The press release—usually we encourage you to skip them, but this one is a must read—follows after the jump:

ASHLEYMADISON.COM COURTS ASHLEY MADISON

CONTROVERSIAL DATING SITE SETS IT'S SIGHTS ON JAMES WOODS' FORMER GALPAL

Extra-marital dating sight AshleyMadison.com hopes to capitalize on their namesake, actress Ashley Madison, best known for her short-lived romance with actor James Woods and cameo appearance on Entourage. AshleyMadison has prepared an offer for Ashley Madison to become their official spokeswoman and appear in their successful - and controversial - integrated marketing and publicity campaigns. AshleyMadison.com founder Darren Morganstern feels the blonde bombshell is a natural fit because, "in short, she is the type of woman that many straying married men fantasize about having affairs with."

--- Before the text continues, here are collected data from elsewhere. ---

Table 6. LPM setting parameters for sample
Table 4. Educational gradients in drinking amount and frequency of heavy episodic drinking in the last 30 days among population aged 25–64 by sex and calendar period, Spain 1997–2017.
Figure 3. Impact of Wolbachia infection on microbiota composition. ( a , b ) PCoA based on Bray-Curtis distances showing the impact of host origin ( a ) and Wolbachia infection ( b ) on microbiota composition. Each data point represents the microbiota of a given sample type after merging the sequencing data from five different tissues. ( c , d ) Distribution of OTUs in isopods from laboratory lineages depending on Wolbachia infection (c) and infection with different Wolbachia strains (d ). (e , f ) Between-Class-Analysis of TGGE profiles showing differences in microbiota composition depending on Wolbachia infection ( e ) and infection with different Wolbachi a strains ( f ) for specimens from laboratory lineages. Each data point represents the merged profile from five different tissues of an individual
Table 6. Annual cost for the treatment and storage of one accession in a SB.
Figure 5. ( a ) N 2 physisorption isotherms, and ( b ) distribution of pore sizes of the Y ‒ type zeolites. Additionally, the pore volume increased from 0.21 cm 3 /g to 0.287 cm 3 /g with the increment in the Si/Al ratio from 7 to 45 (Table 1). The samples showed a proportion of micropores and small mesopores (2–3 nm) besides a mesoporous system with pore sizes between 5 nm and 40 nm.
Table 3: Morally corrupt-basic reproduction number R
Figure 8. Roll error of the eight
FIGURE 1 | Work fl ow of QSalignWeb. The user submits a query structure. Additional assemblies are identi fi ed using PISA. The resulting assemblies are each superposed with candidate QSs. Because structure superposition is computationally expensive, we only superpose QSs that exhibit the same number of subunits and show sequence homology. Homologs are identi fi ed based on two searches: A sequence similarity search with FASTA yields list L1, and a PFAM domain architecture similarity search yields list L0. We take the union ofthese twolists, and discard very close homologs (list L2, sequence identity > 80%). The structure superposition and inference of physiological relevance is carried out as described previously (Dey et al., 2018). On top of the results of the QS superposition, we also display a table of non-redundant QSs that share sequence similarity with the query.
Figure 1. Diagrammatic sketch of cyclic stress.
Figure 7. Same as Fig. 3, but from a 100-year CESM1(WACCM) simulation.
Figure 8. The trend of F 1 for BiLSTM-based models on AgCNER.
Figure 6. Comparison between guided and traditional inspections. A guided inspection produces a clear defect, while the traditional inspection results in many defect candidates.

Recently, the site made headlines when they offered a free lifetime membership to Katie Holmes as an opportunity to "free herself from Tom Cruise," and their Los Angeles billboard proclaiming, "Life is Short...Have an Affair," recently resulted in a rush hour protest by community activists.

Despite his own "happy marriage", Morganstern believes that monogamy has become outdated and discovered that through the site, there could be a modern solution to this age old problem. After featured appearances on major news outlets such as CNN, FOX News, Montel Williams, 20/20, CBS Sunday Morning, Dr. Phil, and TMZ (to name a few), Morganstern has been coined, "The King of Infidelity" by the media. Though he acknowledges subscribers may be "playing with fire" by pursuing infidelity online, Morganstern's sitting pretty knowing his company has doubled in size every year since it's inception and is estimated to gross ten million dollars this year alone.